On 3/26/24 12:38, Andrea Bolognani wrote:
On Tue, Mar 26, 2024 at 12:04:21PM -0400, Stefan Berger wrote:
>
>
> On 3/26/24 11:54, Andrea Bolognani wrote:
>> On Wed, Mar 20, 2024 at 08:43:24AM -0700, Andrea Bolognani wrote:
>>> On Wed, Mar 20, 2024 at 12:37:37PM +0100, Peter Krempa wrote:
>>>> On Wed, Mar 20, 2024 at 10:19:11 +0100, Andrea Bolognani wrote:
>>>>> +# libvirt will normally prevent migration if the storage backing the
VM is not
>>>>> +# on a shared filesystems. Sometimes, however, the storage *is*
shared despite
>>>>> +# not being detected as such: for example, this is the case when one
of the
>>>>> +# hosts involved in the migration is exporting its local storage to
the other
>>>>> +# one via NFS.
>>>>> +#
>>>>> +# Any directory listed here will be assumed to live on a shared
filesystem,
>>>>> +# making migration possible in scenarios such as the one described
above.
>>>>> +#
>>>>> +# If you need this feature, you probably want to set
remember_owner=0 too.
>>>>
>>>> Could you please elaborate why you'd want to disable owner
remembering?
>>>> With remote filesystems this works so I expect that if this makes
>>>> certain paths behave as shared filesystems, they should behave such
>>>> without any additional tweaks
>>>
>>> To be quite honest I don't remember exactly why I've added that, but
>>> I can confirm that if remember_owner=0 is not used on the destination
>>> host then migration will stall for a bit and then fail with
>>>
>>> error: unable to lock /var/lib/libvirt/swtpm/.../tpm2/.lock for
>>> metadata change: Resource temporarily unavailable
>>>
>>> Things work fine if swtpm is not involved. I'm going to dig deeper,
>>> but my guess is that, just like the situation addressed by the last
>>> patch, having an additional process complicates things compared to
>>> when we need to worry about QEMU only.
>>
>> I've managed to track this down, and I wasn't far off.
>>
>> The issue is that, when remember_owner is enabled, we perform a bunch
>> of additional locking on files around the actual relabel operation;
>> specifically, we call virSecurityManagerTransactionCommit() with the
>> last argument set to true.
>>
>> This doesn't seem to cause any issues in general, *except* when it
>> comes to swtpm's storage lock. The swtpm process holds this lock
>> while it's running, and only releases it once migration is triggered.

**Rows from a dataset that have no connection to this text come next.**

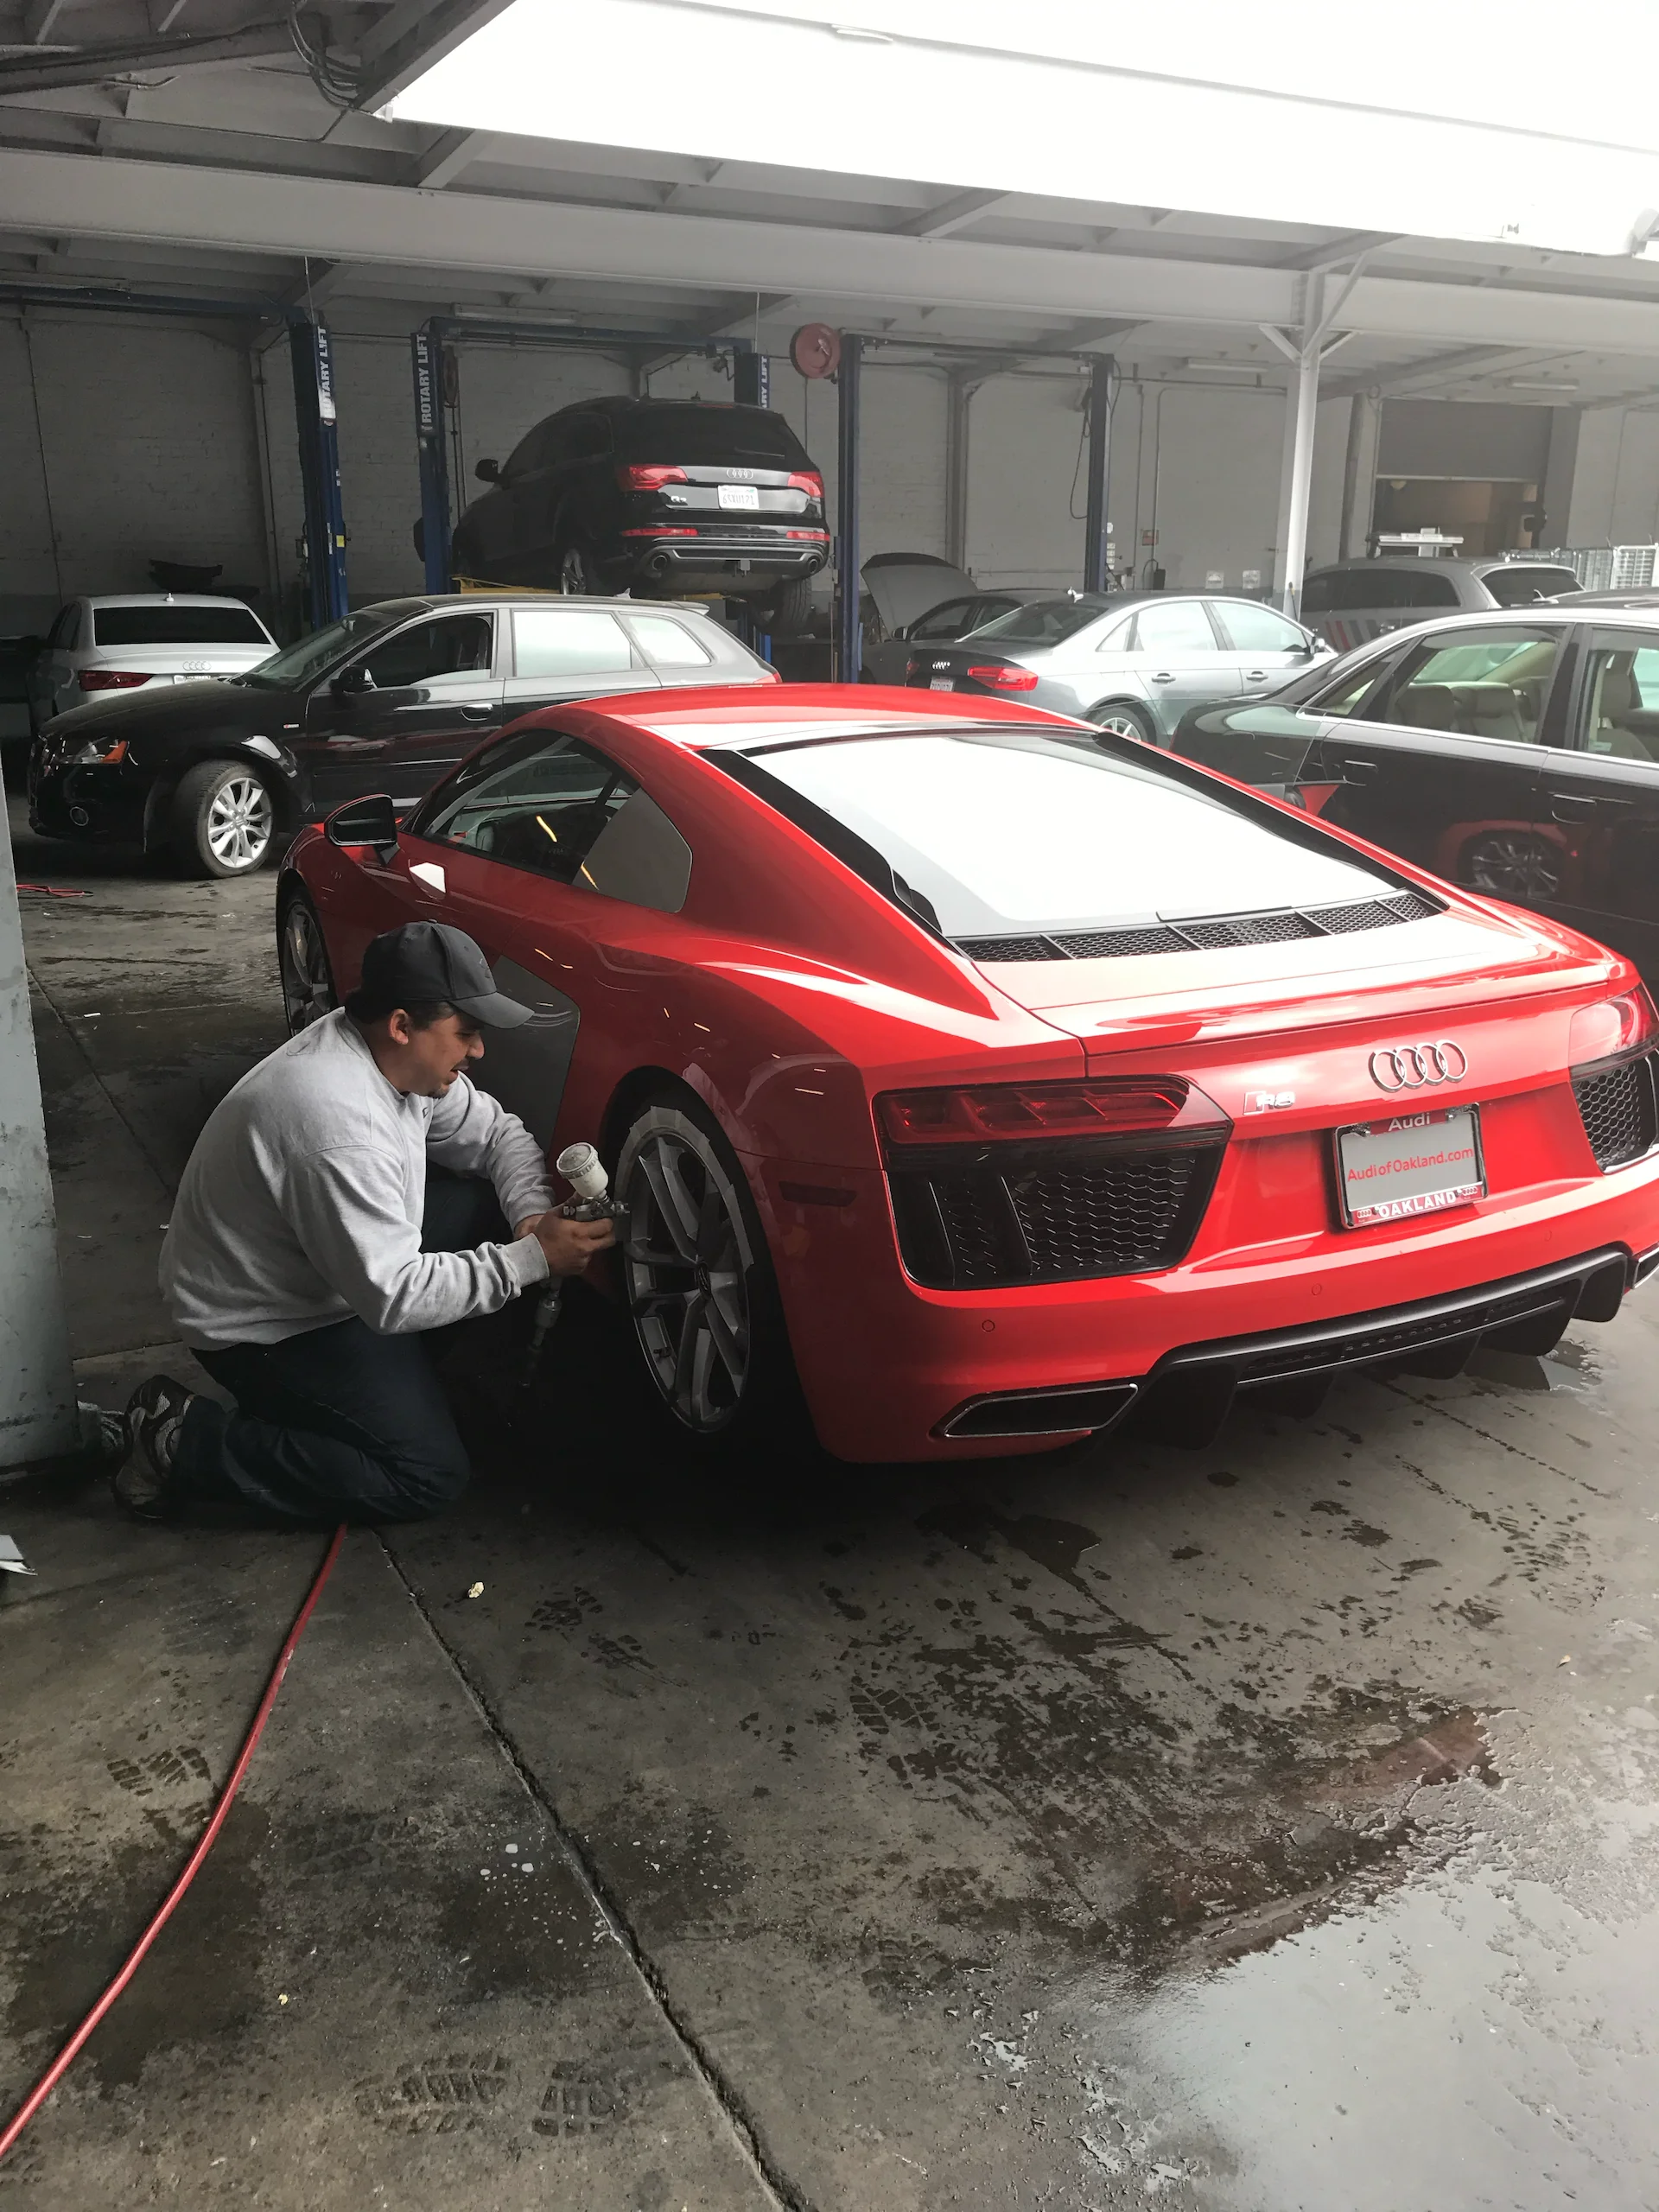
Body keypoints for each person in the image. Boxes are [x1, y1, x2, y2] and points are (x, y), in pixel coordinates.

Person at [114, 921, 613, 1526]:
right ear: (402, 1025)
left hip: (324, 1271)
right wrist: (535, 1260)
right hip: (266, 1326)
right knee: (427, 1476)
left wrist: (531, 1219)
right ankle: (182, 1441)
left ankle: (380, 1394)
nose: (478, 1051)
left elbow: (497, 1136)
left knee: (491, 1208)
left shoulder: (391, 1056)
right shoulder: (336, 1126)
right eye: (466, 1033)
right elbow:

>> So, when we're about to start the target swtpm process and want to
>> prepare the environment by setting up labels, we try to acquire the
>> storage lock, and can't proceed because the source swtpm process is
>> still holding on to it.
>
> Who is 'we try to acquire the storage lock'? Is libvirt trying to acquire
> swtpm's storage lock? I would assume that only an instance of swtpm would
> acquire the lock.
Yes, it's libvirt doing that. The lock is only held for a brief
period while labels are being applied, and released immediately
afterwards. swtpm is only launched once that's done, so generally
there's no conflict.
Yes, I saw the code now. It kind of prevents lock files from being used.
In the migration case, things have worked so far because labeling in
general has been skipped for shared filesystem, which means that
locking was not performed either. This series changes things so that
labeling is necessary.
Thanks for the re-cap.
Does libvirt actually get involved in case of a migration failure and
fallback to the source host so that it could again relabel all files
before QEMU and swtpm (and possibly other virtual devices) again open
their files?
>> The hacky patch below makes migration work even when remember_owner
>> is enabled. Obviously I'd rewrite it so that we'd only skip locking
>> for incoming migration, but I wonder if there could be nasty side
>> effects to this...
>>
>> Other ideas? Can we perhaps change things so that swtpm releases the
>> lock earlier upon our request or something like that?
>
> Maybe below functiokn needs to be passed an array of exceptions, one being
> swtpm's lock file. I mean the lock file serves the purpose of locking via
> filesystem, so I don't think a third party should start interfering here and
> influencing the protocol ...
I guess the idea behind the locking is to prevent unrelated processes
(and possibly other libvirt threads?) from stepping on each other's
toes. Some exceptions are carved out already, so it's not like
there's no precedent for what we're suggesting. I'm just concerned
about accidentally opening the door for fun race conditions or CVEs.
Hm, maybe exceptions of filenames not to lock could be configured in the
config file instead of hard coded but with concrete names already given
in the sample config file so that users don't need to find out.
Some ideas about exceptions for files not to lock:
- there is a list of exception of files
- check whether a file is locked by a process with a given name in an
exception list (e.g., swtpm in /proc/<flock->l_pid>/comm ).